Return, word for word, the stretch of the data from the line containing "order: Poales" through the end of the data, including both ends.
---- DATA SECTION
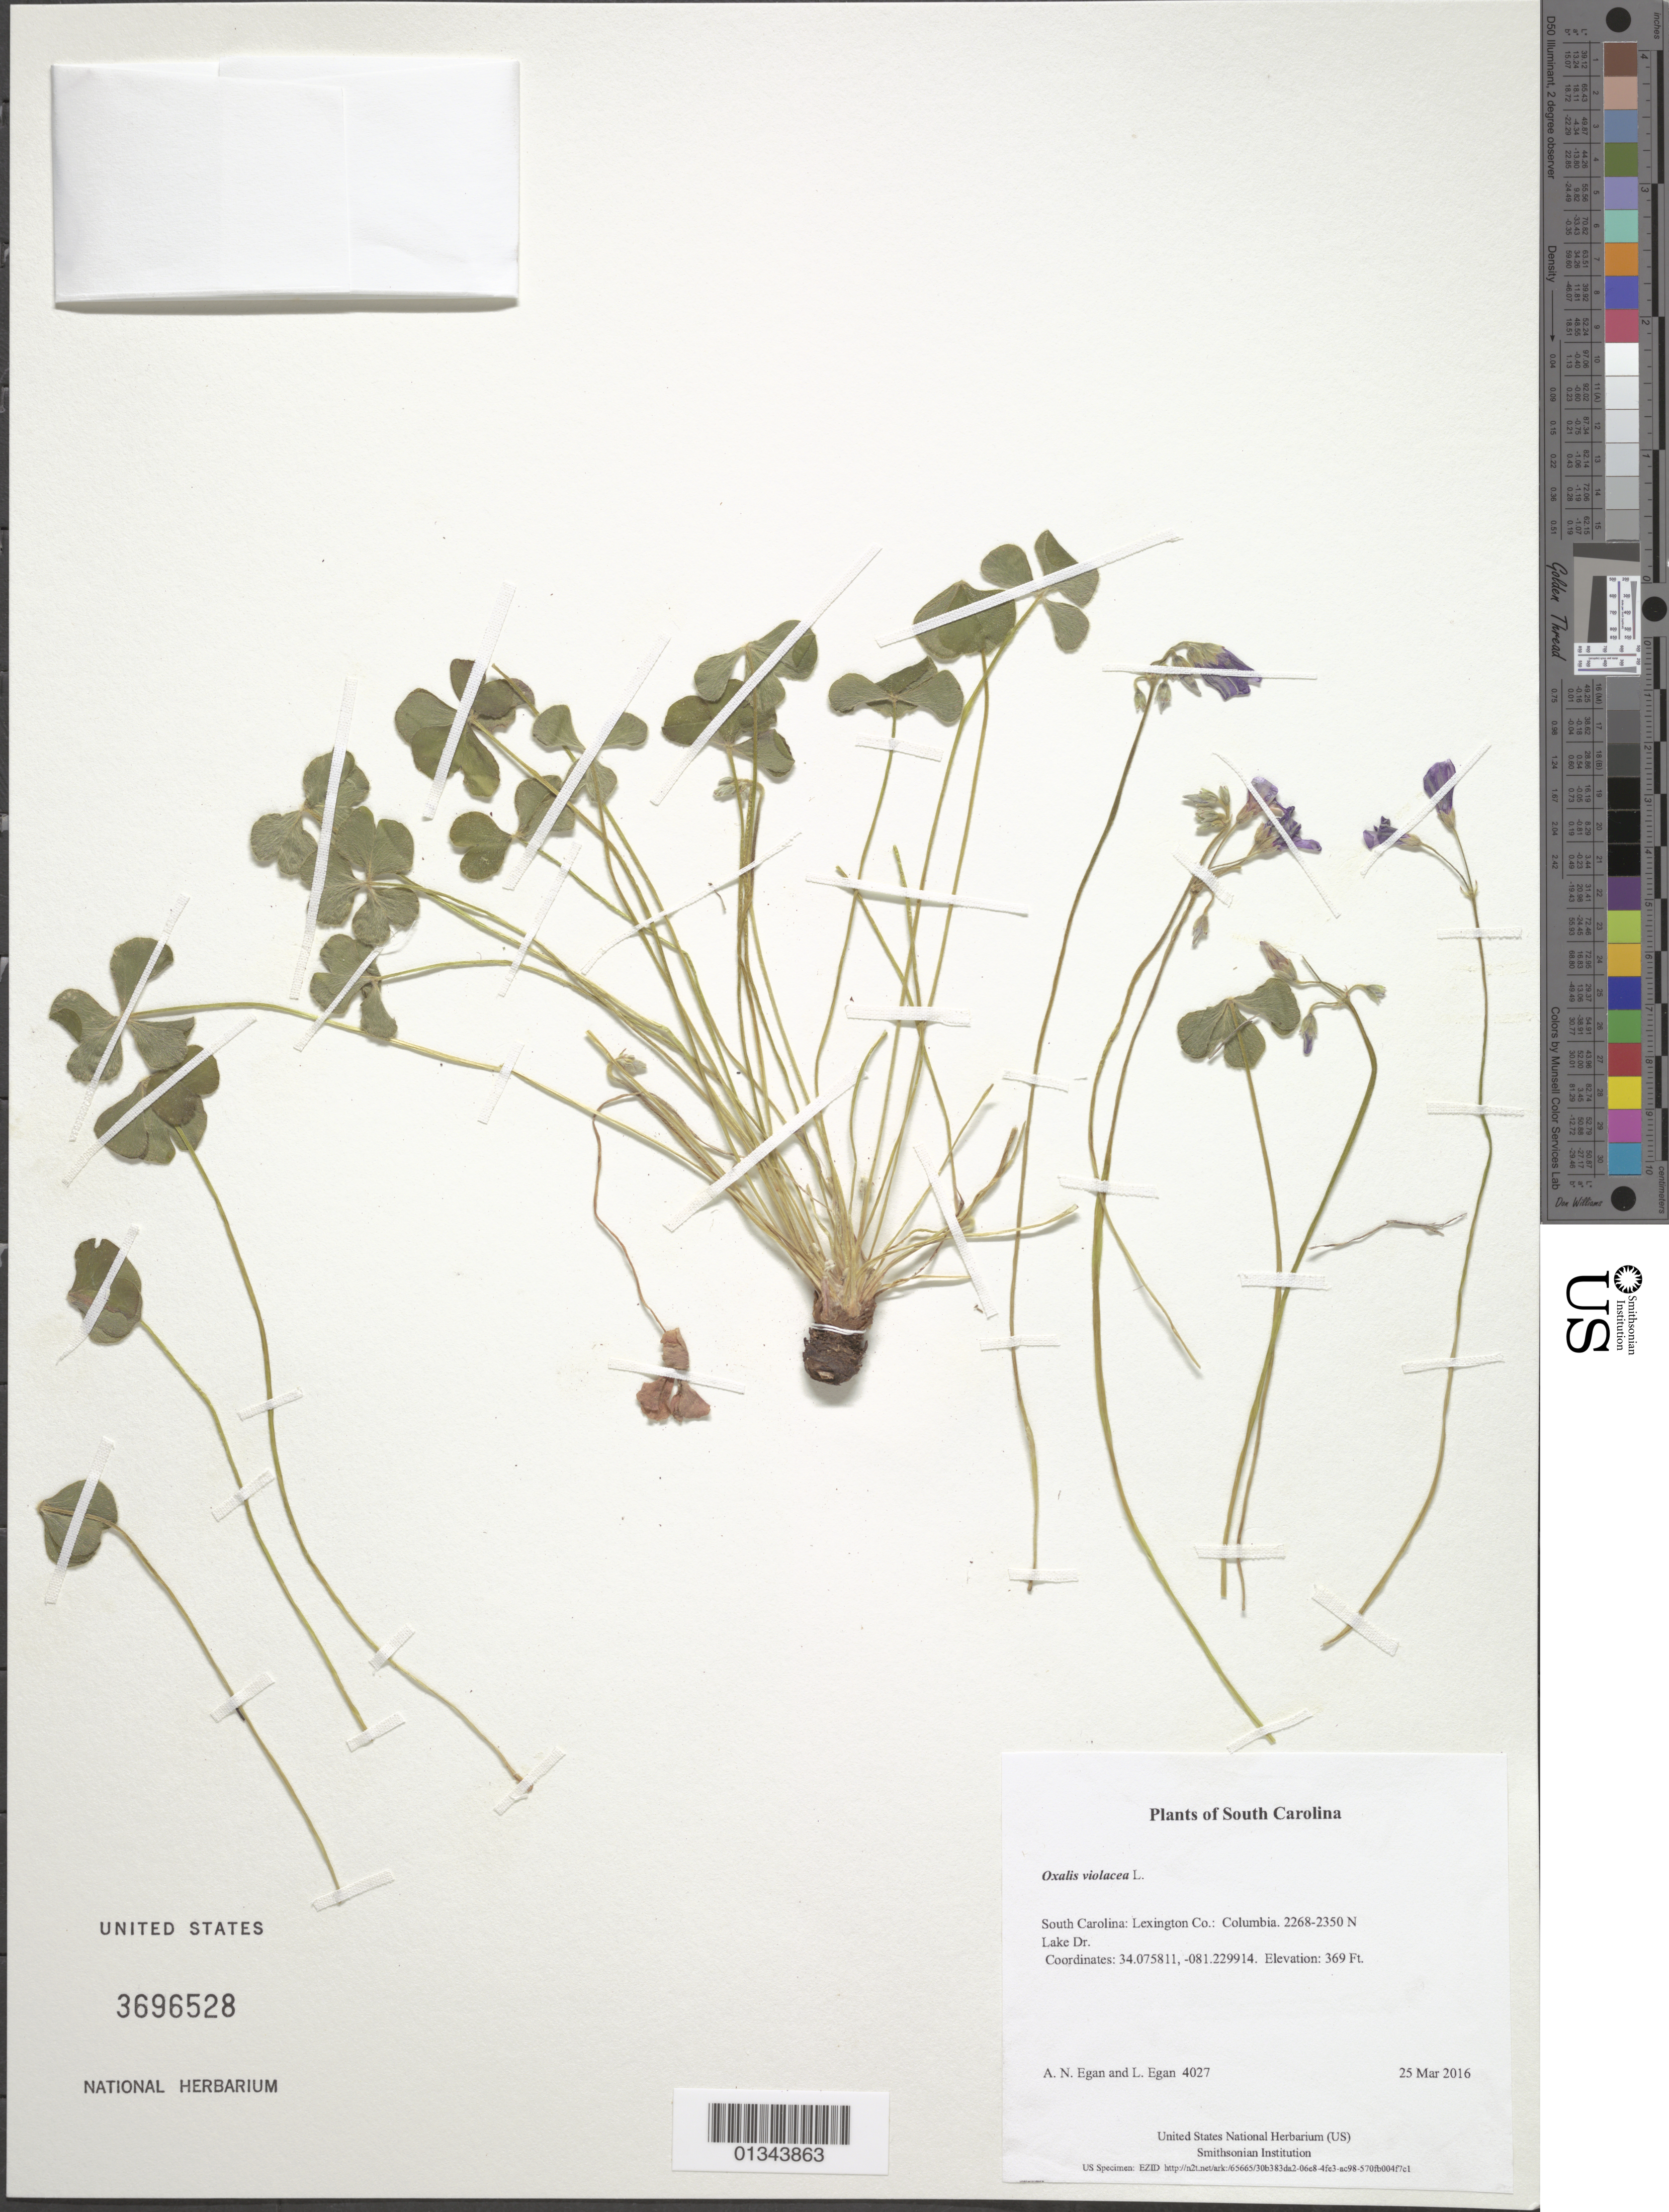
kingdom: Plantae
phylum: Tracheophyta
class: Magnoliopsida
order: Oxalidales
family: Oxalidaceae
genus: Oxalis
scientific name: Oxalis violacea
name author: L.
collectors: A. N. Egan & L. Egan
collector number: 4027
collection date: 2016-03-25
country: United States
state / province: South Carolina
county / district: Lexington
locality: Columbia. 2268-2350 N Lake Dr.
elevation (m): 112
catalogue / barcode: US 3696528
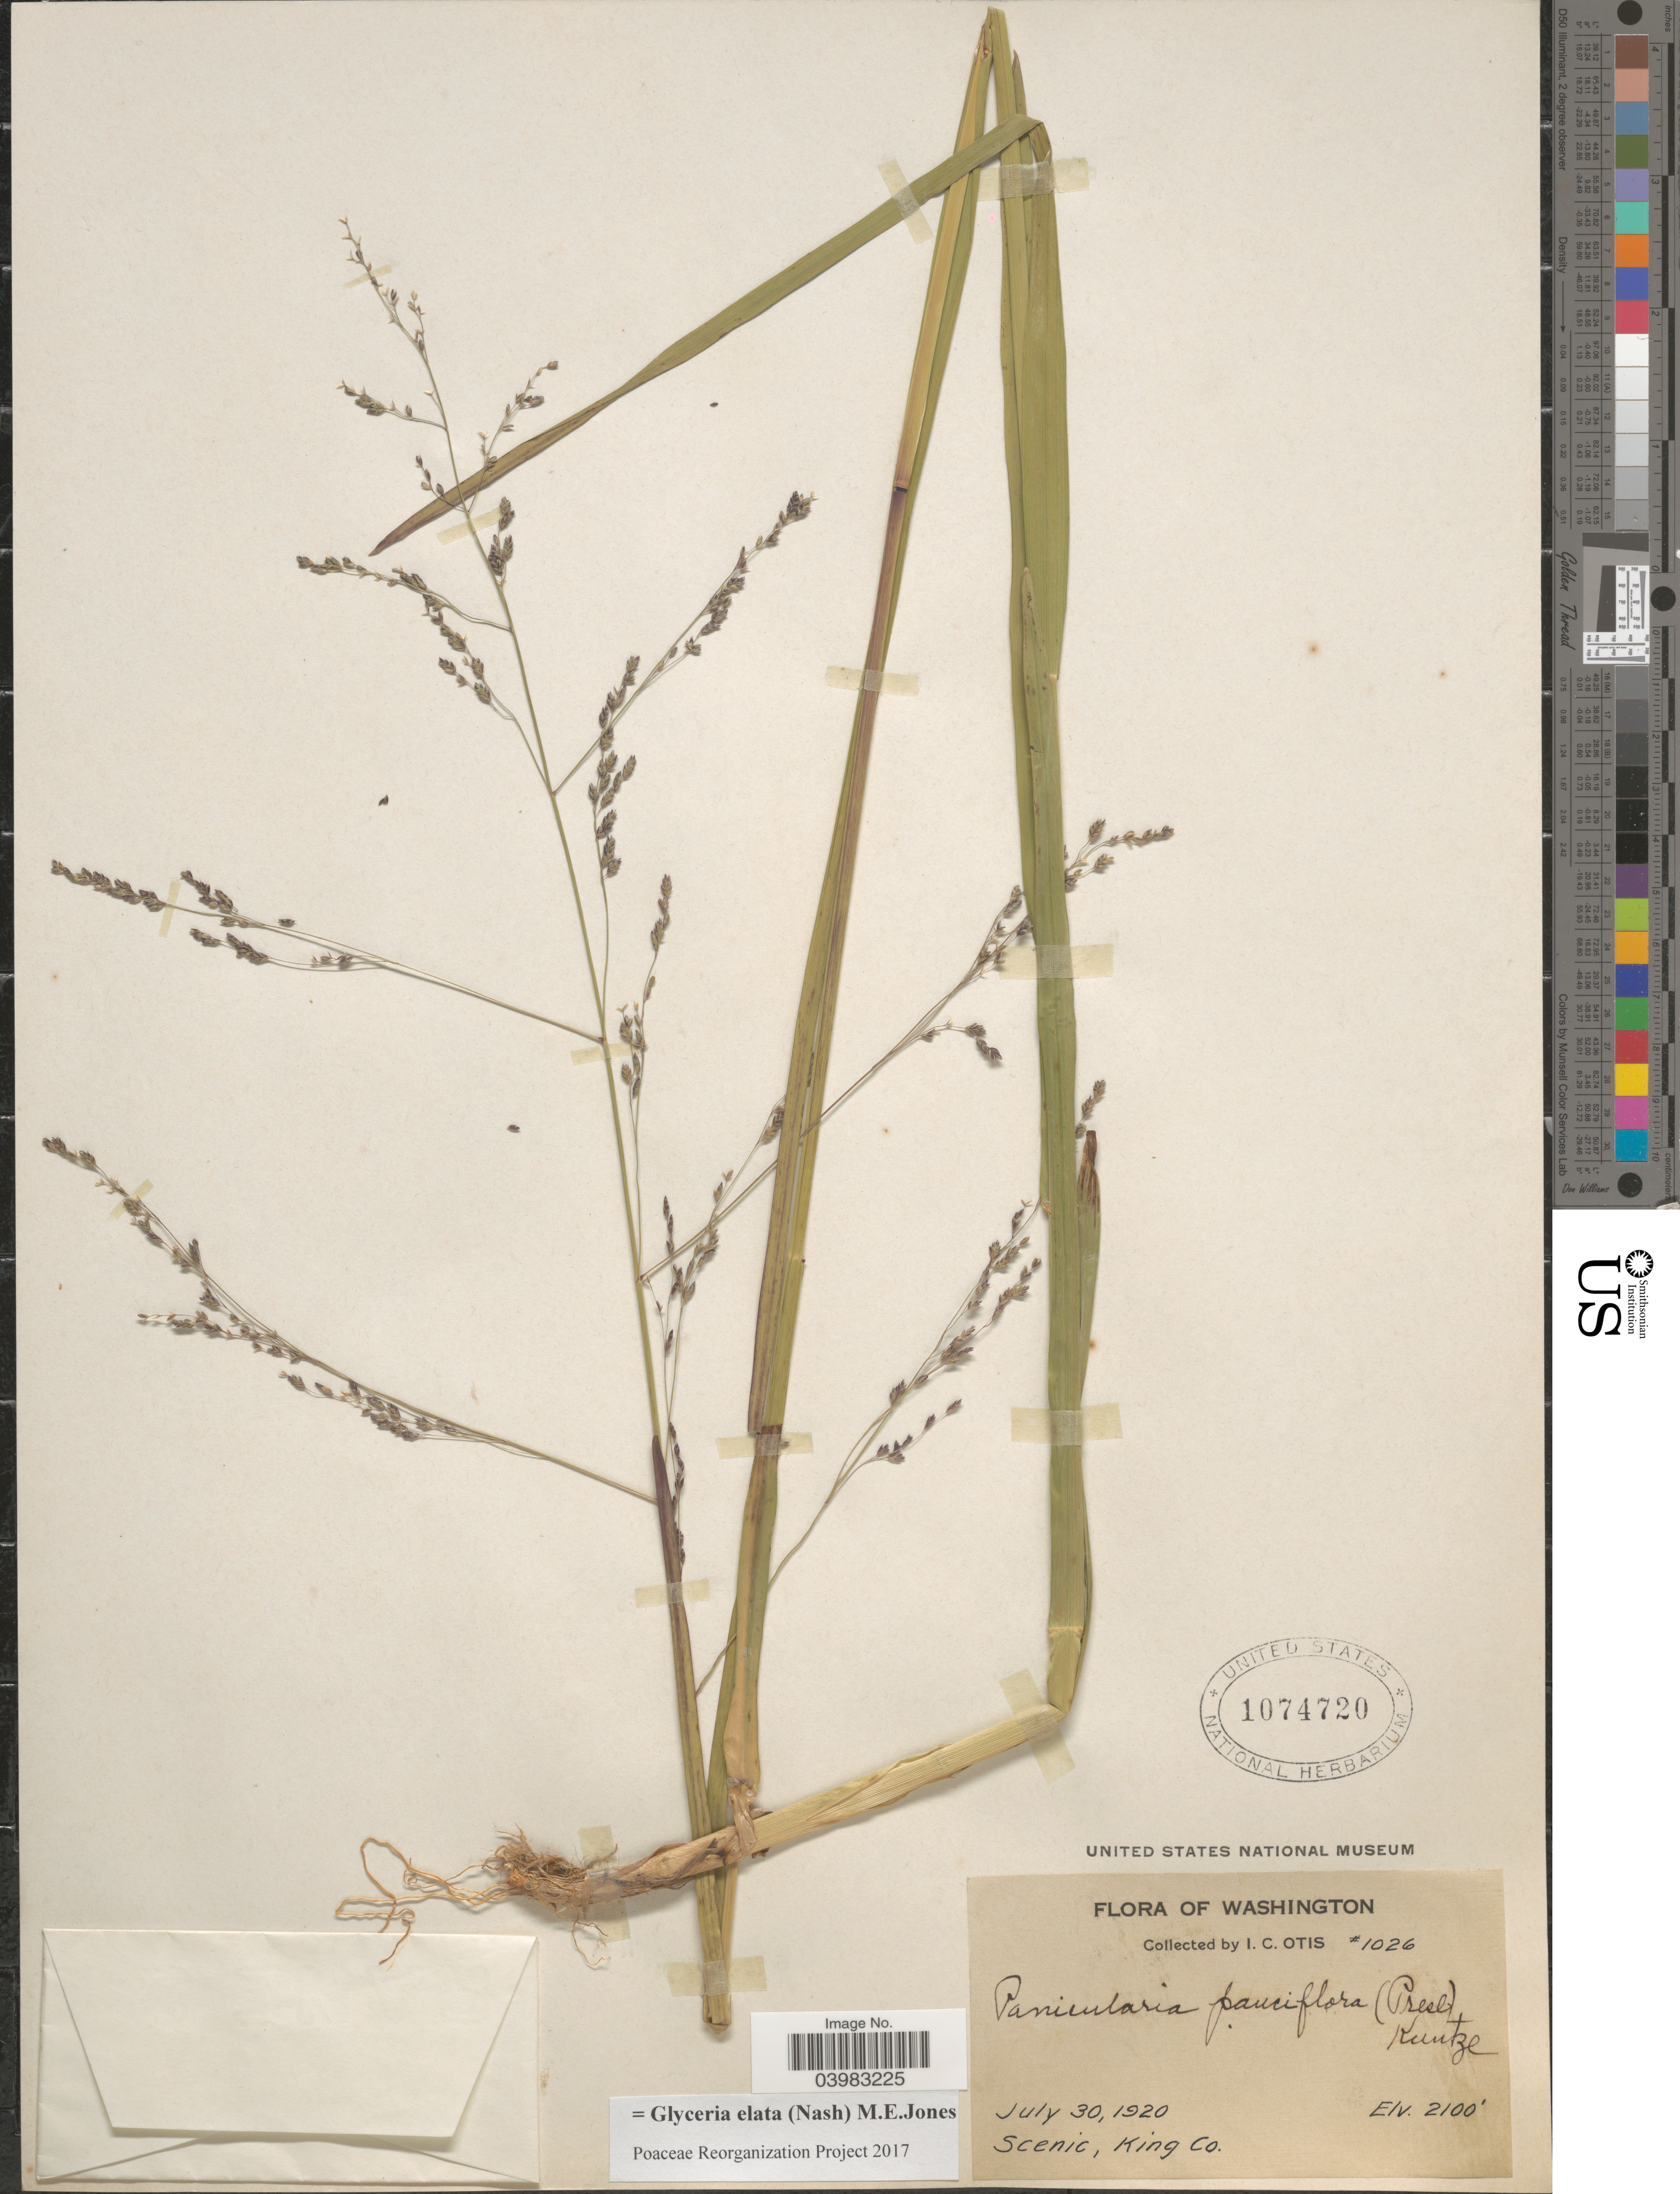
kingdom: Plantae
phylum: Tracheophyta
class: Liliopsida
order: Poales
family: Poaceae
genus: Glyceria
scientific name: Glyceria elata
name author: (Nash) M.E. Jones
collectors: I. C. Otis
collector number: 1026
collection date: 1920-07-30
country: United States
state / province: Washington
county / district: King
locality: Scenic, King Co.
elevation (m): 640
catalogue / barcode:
--------
* [CORRECT RESPONSE]
order: Poales
family: Poaceae
genus: Glyceria
scientific name: Glyceria elata
name author: (Nash) M.E. Jones
collectors: I. C. Otis
collector number: 1026
collection date: 1920-07-30
country: United States
state / province: Washington
county / district: King
locality: Scenic, King Co.
elevation (m): 640
catalogue / barcode:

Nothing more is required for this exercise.